READING TEXT –
###

In order to reach your objectives in Operation LAPIS, you will need to grow as a reader by learning to recognize these differences in Latin endings, and what they tell you. As the operation continues, the GRAMMATICA will give you more and more detail. For now, operative, it is enough that you notice the endings, and begin to sense that they matter.
Operative, notice carefully that most of the actions you have seen so far end in -t:
- dēsilit ("he jumps down")
- rogat ("he asks")
- est ("she is")
(Notice that "jumps," "asks," and "is" all end in -s in English. Endings change in English too, we just rarely stop to notice.)
You may already know the idea of "persons" in talking about actions. We use the first person for "I jump" or "we jump"; the second person for "you jump"; and the third person for "she jumps," "he jumps," "it jumps," or "they jump."
The Latin actions you have met so far, as you have likely already guessed, are in the third person. That little -t is your first clue.
VERBA
| Latin | English | Part of Speech |
| ad | to, toward | preposition |
| est | she/he is | verb |
| in | in, on, into, onto | preposition |
| nōmen | name | noun |
| nōn | not | adverb |
CULTURALIA
Operatives, this section will grow more useful as the Operation goes on. Mission Control has a direct feed to everything happening inside the TSTT, and will supply background here that should help you in each immersion.

###

RECORDS SUPPLIED –
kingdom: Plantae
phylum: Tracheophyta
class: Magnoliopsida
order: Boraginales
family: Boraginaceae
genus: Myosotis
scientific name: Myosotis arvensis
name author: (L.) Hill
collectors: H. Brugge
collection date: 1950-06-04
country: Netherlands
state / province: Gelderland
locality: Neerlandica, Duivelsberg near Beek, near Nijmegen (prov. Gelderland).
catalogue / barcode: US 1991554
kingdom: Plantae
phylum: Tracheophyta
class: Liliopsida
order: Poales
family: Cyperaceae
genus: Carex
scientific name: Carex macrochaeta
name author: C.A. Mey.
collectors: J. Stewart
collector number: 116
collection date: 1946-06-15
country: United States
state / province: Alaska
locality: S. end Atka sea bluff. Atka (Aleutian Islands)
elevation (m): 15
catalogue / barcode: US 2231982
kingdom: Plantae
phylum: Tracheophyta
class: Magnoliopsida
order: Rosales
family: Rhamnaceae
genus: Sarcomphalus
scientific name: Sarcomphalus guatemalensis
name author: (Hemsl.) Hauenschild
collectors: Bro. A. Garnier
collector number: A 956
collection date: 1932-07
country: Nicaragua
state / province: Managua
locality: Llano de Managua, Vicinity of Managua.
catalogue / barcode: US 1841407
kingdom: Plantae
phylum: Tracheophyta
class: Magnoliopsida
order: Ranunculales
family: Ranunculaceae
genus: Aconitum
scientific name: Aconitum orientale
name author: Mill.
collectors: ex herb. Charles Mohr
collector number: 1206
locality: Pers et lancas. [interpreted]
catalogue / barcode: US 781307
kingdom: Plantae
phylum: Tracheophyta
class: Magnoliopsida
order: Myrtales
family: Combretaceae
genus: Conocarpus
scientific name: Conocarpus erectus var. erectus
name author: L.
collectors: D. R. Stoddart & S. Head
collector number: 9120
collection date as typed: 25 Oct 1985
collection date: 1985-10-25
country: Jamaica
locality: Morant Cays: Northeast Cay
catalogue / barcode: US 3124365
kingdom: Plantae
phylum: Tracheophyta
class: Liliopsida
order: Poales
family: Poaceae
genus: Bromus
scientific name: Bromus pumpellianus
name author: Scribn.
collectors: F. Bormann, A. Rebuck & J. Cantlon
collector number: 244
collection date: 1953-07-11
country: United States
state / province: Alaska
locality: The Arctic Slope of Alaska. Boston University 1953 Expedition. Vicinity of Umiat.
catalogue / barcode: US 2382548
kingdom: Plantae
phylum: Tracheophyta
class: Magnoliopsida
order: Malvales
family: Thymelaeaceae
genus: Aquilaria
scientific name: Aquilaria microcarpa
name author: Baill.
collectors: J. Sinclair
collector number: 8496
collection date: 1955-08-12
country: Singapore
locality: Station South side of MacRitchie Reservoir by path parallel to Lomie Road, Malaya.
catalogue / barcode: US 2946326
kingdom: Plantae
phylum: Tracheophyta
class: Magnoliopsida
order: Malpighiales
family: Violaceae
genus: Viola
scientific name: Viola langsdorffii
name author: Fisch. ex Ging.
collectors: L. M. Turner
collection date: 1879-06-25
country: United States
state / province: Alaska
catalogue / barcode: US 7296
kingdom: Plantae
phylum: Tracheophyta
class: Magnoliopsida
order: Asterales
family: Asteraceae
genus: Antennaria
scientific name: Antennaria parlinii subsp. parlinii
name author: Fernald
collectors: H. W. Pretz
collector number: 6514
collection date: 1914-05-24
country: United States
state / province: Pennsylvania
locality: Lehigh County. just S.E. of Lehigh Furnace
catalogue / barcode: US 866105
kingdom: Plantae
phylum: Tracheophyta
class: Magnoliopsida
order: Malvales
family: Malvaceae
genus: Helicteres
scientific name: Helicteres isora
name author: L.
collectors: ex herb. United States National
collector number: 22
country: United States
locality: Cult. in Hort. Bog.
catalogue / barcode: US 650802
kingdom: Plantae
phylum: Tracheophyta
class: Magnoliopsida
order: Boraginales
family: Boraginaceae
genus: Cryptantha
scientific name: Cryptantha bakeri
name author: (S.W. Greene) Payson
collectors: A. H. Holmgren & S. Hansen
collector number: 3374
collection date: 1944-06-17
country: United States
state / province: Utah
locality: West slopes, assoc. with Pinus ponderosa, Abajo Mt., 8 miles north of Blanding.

###

REQUIRED WORK –
1. Revise the Latin lesson from "The Latin actions" to "in each immersion.", changing "Mission Control" to "Headquarters".
2. Which Latin words appear in the VERBA table of the Latin lesson?

SOLUTIONS BELOW –
1.
The Latin actions you have met so far, as you have likely already guessed, are in the third person. That little -t is your first clue.
VERBA
| Latin | English | Part of Speech |
| ad | to, toward | preposition |
| est | she/he is | verb |
| in | in, on, into, onto | preposition |
| nōmen | name | noun |
| nōn | not | adverb |
CULTURALIA
Operatives, this section will grow more useful as the Operation goes on. Headquarters has a direct feed to everything happening inside the TSTT, and will supply background here that should help you in each immersion.

2. ad, est, in, nōmen, nōn